The presiding judge finishes questioning Aksinya.  He hands the questioning to the prosecuting attorney.  He has no questions because Aksinya has basically declared her own guilt.  So, the questioning turns to Herr Lopuhin (Father Dobrushin).  Again, this is a way to keep you from forgetting the change in this character.  Remember, it is a change that Aksinya doesn't fully understand. 

Father Dobrushin's questioning is to show that Aksinya herself never made any contract or had any direct contact with any of the men who accused her of fraud--everything was done in her name, but she had no control over it.  It is yet to be seen if this strategy will work or even if it will do any good.  For now, it is the best Father Dobrushin can provide.  The point about money is cultural.  Nobles rarely carried money--they had servants who were entrusted with this responsibility.  Father Dobrushin brings out the point--he knew Aksinya was a noble's noble.  She would certainly never carry money.  Her courier or Natalya would have been entrusted with it.  He also brings this trust for Natalya into the court records.

The court takes a slight recess, and Aksinya and Father Dobrushin speak together.  The first question is meant to convey Aksinya's change to you.  She knows she once lied, but she has determined not to lie again.  Father Dobrushin's query is due to Aksinya's seemingly self harmful responses in the court.  He doesn't wish her to lie, but he wishes she wouldn't tell everything.
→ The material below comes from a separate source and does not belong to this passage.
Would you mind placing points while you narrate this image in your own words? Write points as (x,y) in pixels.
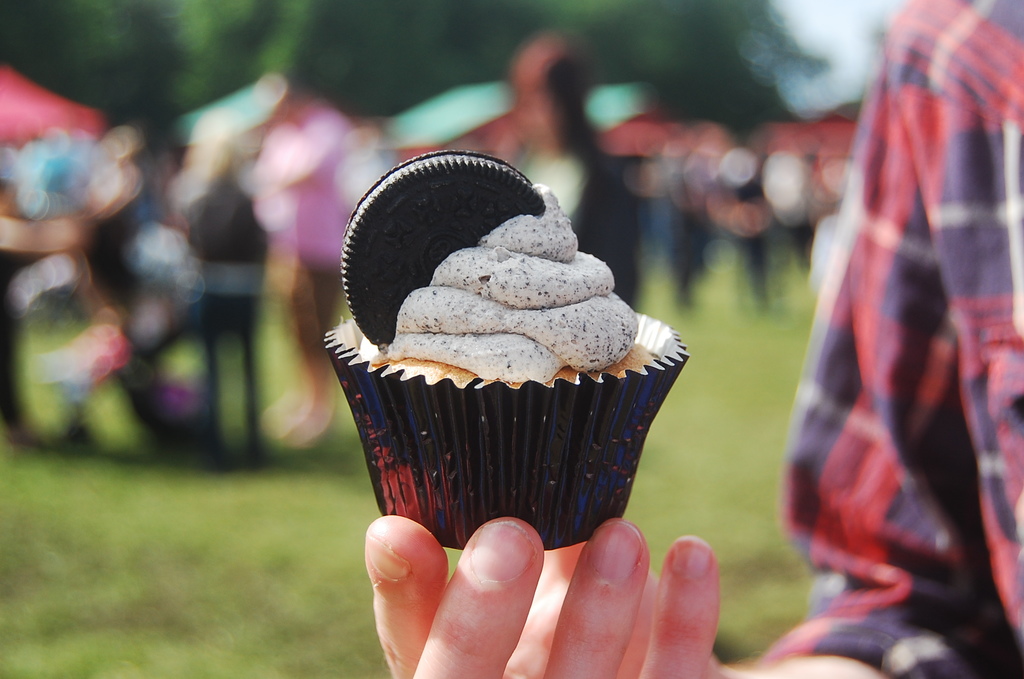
In the image we can see a person (906,530) wearing clothes (850,587) and the person (550,585) is holding a cupcake (533,471) in hand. Here we can see the grass (178,550) and there are other people (279,197) standing. Here we can see trees (424,28), sky (805,30) and the background (792,34) is blurred.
Then we get some information about Father Dobrushin.  You might have guessed he was a lawyer.  He is a trained lawyer--much as Martin Luther was trained as a lawyer.  We also get the reason he was sent to Wien--he is to take care of the Russian immigrants using his skills.  This is new and in depth information for us and for Aksinya.  Tomorrow, Aksinya's status and the first witness.